[PROBLEM REQUIREMENTS] Would you print every entry exactly as it appears?

[RECORDED INFORMATION]
_ _ _

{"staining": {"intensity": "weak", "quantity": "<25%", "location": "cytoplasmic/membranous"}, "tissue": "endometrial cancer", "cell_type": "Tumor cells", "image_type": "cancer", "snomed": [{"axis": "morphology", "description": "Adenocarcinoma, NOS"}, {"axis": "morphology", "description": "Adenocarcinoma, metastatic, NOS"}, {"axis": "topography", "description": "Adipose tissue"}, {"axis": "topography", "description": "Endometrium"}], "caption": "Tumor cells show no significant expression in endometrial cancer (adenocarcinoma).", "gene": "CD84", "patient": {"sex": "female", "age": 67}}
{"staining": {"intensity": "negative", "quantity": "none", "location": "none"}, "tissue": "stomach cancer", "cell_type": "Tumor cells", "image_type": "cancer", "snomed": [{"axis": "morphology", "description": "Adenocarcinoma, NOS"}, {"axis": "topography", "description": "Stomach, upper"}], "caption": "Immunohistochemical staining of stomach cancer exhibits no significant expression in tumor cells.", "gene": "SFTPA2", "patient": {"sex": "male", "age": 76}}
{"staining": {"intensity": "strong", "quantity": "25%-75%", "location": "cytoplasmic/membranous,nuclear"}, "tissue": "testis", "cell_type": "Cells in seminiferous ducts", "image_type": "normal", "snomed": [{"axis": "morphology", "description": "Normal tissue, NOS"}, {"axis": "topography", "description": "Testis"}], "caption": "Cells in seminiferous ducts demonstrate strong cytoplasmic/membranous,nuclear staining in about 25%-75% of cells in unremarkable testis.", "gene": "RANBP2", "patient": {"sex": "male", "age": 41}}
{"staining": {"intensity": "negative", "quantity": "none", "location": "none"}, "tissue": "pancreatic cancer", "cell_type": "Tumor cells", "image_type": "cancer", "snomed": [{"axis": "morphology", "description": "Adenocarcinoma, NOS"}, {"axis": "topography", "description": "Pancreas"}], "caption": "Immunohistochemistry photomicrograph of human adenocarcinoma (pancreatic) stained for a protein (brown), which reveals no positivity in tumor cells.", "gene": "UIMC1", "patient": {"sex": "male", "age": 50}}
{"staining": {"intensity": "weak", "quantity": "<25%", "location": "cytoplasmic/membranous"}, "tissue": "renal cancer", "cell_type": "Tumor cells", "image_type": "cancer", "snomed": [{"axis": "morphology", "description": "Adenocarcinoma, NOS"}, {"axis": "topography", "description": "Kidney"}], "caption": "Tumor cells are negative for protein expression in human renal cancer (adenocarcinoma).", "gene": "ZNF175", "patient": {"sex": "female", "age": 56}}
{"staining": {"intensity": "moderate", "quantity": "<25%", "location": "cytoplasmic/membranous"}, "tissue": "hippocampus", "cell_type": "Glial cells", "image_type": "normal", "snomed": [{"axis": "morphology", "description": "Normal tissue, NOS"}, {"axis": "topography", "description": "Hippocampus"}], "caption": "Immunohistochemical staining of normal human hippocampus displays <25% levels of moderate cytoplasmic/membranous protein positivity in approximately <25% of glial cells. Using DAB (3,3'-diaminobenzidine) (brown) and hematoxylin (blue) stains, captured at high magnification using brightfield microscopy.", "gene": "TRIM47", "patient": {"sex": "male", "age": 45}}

_ _ _

[TASK RESPONSE]
{"staining": {"intensity": "weak", "quantity": "<25%", "location": "cytoplasmic/membranous"}, "tissue": "endometrial cancer", "cell_type": "Tumor cells", "image_type": "cancer", "snomed": [{"axis": "morphology", "description": "Adenocarcinoma, NOS"}, {"axis": "morphology", "description": "Adenocarcinoma, metastatic, NOS"}, {"axis": "topography", "description": "Adipose tissue"}, {"axis": "topography", "description": "Endometrium"}], "caption": "Tumor cells show no significant expression in endometrial cancer (adenocarcinoma).", "gene": "CD84", "patient": {"sex": "female", "age": 67}}
{"staining": {"intensity": "negative", "quantity": "none", "location": "none"}, "tissue": "stomach cancer", "cell_type": "Tumor cells", "image_type": "cancer", "snomed": [{"axis": "morphology", "description": "Adenocarcinoma, NOS"}, {"axis": "topography", "description": "Stomach, upper"}], "caption": "Immunohistochemical staining of stomach cancer exhibits no significant expression in tumor cells.", "gene": "SFTPA2", "patient": {"sex": "male", "age": 76}}
{"staining": {"intensity": "strong", "quantity": "25%-75%", "location": "cytoplasmic/membranous,nuclear"}, "tissue": "testis", "cell_type": "Cells in seminiferous ducts", "image_type": "normal", "snomed": [{"axis": "morphology", "description": "Normal tissue, NOS"}, {"axis": "topography", "description": "Testis"}], "caption": "Cells in seminiferous ducts demonstrate strong cytoplasmic/membranous,nuclear staining in about 25%-75% of cells in unremarkable testis.", "gene": "RANBP2", "patient": {"sex": "male", "age": 41}}
{"staining": {"intensity": "negative", "quantity": "none", "location": "none"}, "tissue": "pancreatic cancer", "cell_type": "Tumor cells", "image_type": "cancer", "snomed": [{"axis": "morphology", "description": "Adenocarcinoma, NOS"}, {"axis": "topography", "description": "Pancreas"}], "caption": "Immunohistochemistry photomicrograph of human adenocarcinoma (pancreatic) stained for a protein (brown), which reveals no positivity in tumor cells.", "gene": "UIMC1", "patient": {"sex": "male", "age": 50}}
{"staining": {"intensity": "weak", "quantity": "<25%", "location": "cytoplasmic/membranous"}, "tissue": "renal cancer", "cell_type": "Tumor cells", "image_type": "cancer", "snomed": [{"axis": "morphology", "description": "Adenocarcinoma, NOS"}, {"axis": "topography", "description": "Kidney"}], "caption": "Tumor cells are negative for protein expression in human renal cancer (adenocarcinoma).", "gene": "ZNF175", "patient": {"sex": "female", "age": 56}}
{"staining": {"intensity": "moderate", "quantity": "<25%", "location": "cytoplasmic/membranous"}, "tissue": "hippocampus", "cell_type": "Glial cells", "image_type": "normal", "snomed": [{"axis": "morphology", "description": "Normal tissue, NOS"}, {"axis": "topography", "description": "Hippocampus"}], "caption": "Immunohistochemical staining of normal human hippocampus displays <25% levels of moderate cytoplasmic/membranous protein positivity in approximately <25% of glial cells. Using DAB (3,3'-diaminobenzidine) (brown) and hematoxylin (blue) stains, captured at high magnification using brightfield microscopy.", "gene": "TRIM47", "patient": {"sex": "male", "age": 45}}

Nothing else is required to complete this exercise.